Repeat every entry word for word. Images do not belong in the copy.
Start of Records for the exercise
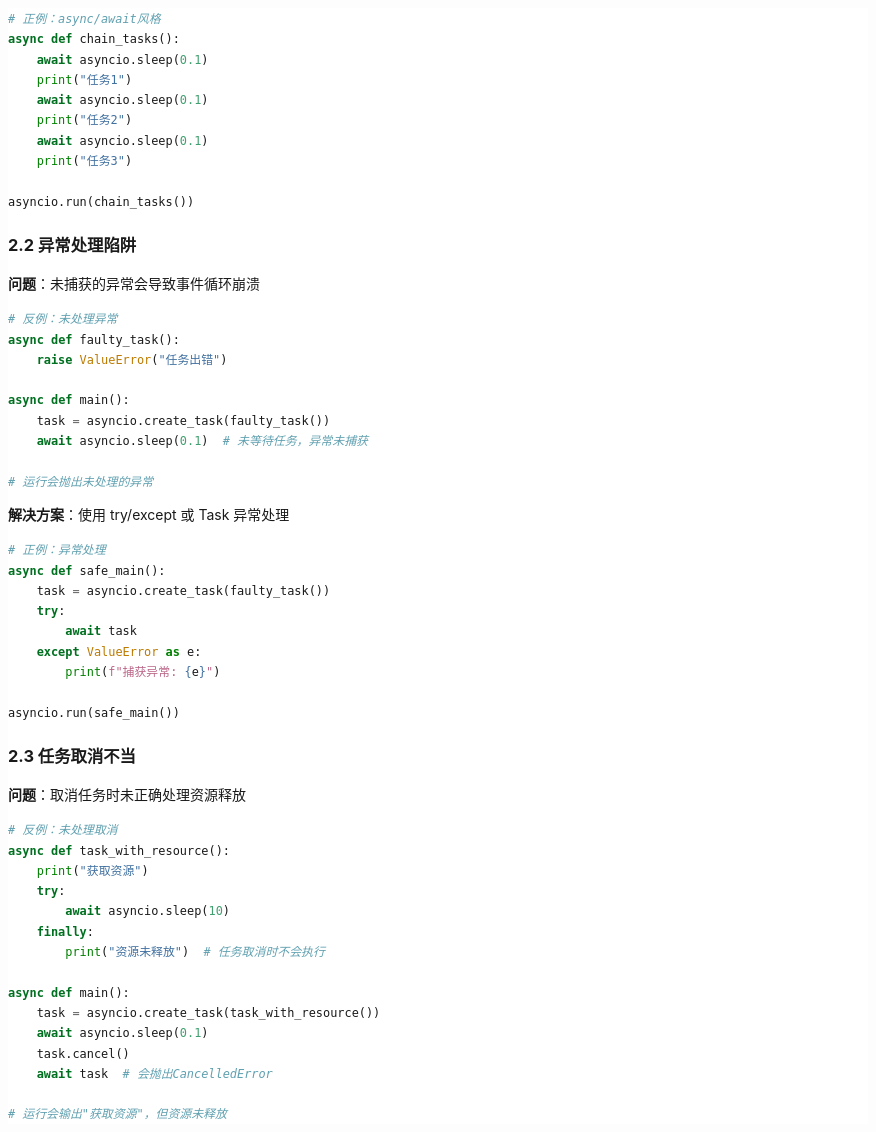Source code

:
 ```python
# 正例：async/await风格
async def chain_tasks():
    await asyncio.sleep(0.1)
    print("任务1")
    await asyncio.sleep(0.1)
    print("任务2")
    await asyncio.sleep(0.1)
    print("任务3")

asyncio.run(chain_tasks())
```

### 2.2 异常处理陷阱

**问题**：未捕获的异常会导致事件循环崩溃

```python
# 反例：未处理异常
async def faulty_task():
    raise ValueError("任务出错")

async def main():
    task = asyncio.create_task(faulty_task())
    await asyncio.sleep(0.1)  # 未等待任务，异常未捕获

# 运行会抛出未处理的异常
```

**解决方案**：使用 try/except 或 Task 异常处理

```python
# 正例：异常处理
async def safe_main():
    task = asyncio.create_task(faulty_task())
    try:
        await task
    except ValueError as e:
        print(f"捕获异常: {e}")

asyncio.run(safe_main())
```

### 2.3 任务取消不当

**问题**：取消任务时未正确处理资源释放

```python
# 反例：未处理取消
async def task_with_resource():
    print("获取资源")
    try:
        await asyncio.sleep(10)
    finally:
        print("资源未释放")  # 任务取消时不会执行

async def main():
    task = asyncio.create_task(task_with_resource())
    await asyncio.sleep(0.1)
    task.cancel()
    await task  # 会抛出CancelledError

# 运行会输出"获取资源"，但资源未释放
```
End of Records for the exercise
Answer for the task
Source code

:
 ```python
# 正例：async/await风格
async def chain_tasks():
    await asyncio.sleep(0.1)
    print("任务1")
    await asyncio.sleep(0.1)
    print("任务2")
    await asyncio.sleep(0.1)
    print("任务3")

asyncio.run(chain_tasks())
```

### 2.2 异常处理陷阱

**问题**：未捕获的异常会导致事件循环崩溃

```python
# 反例：未处理异常
async def faulty_task():
    raise ValueError("任务出错")

async def main():
    task = asyncio.create_task(faulty_task())
    await asyncio.sleep(0.1)  # 未等待任务，异常未捕获

# 运行会抛出未处理的异常
```

**解决方案**：使用 try/except 或 Task 异常处理

```python
# 正例：异常处理
async def safe_main():
    task = asyncio.create_task(faulty_task())
    try:
        await task
    except ValueError as e:
        print(f"捕获异常: {e}")

asyncio.run(safe_main())
```

### 2.3 任务取消不当

**问题**：取消任务时未正确处理资源释放

```python
# 反例：未处理取消
async def task_with_resource():
    print("获取资源")
    try:
        await asyncio.sleep(10)
    finally:
        print("资源未释放")  # 任务取消时不会执行

async def main():
    task = asyncio.create_task(task_with_resource())
    await asyncio.sleep(0.1)
    task.cancel()
    await task  # 会抛出CancelledError

# 运行会输出"获取资源"，但资源未释放
```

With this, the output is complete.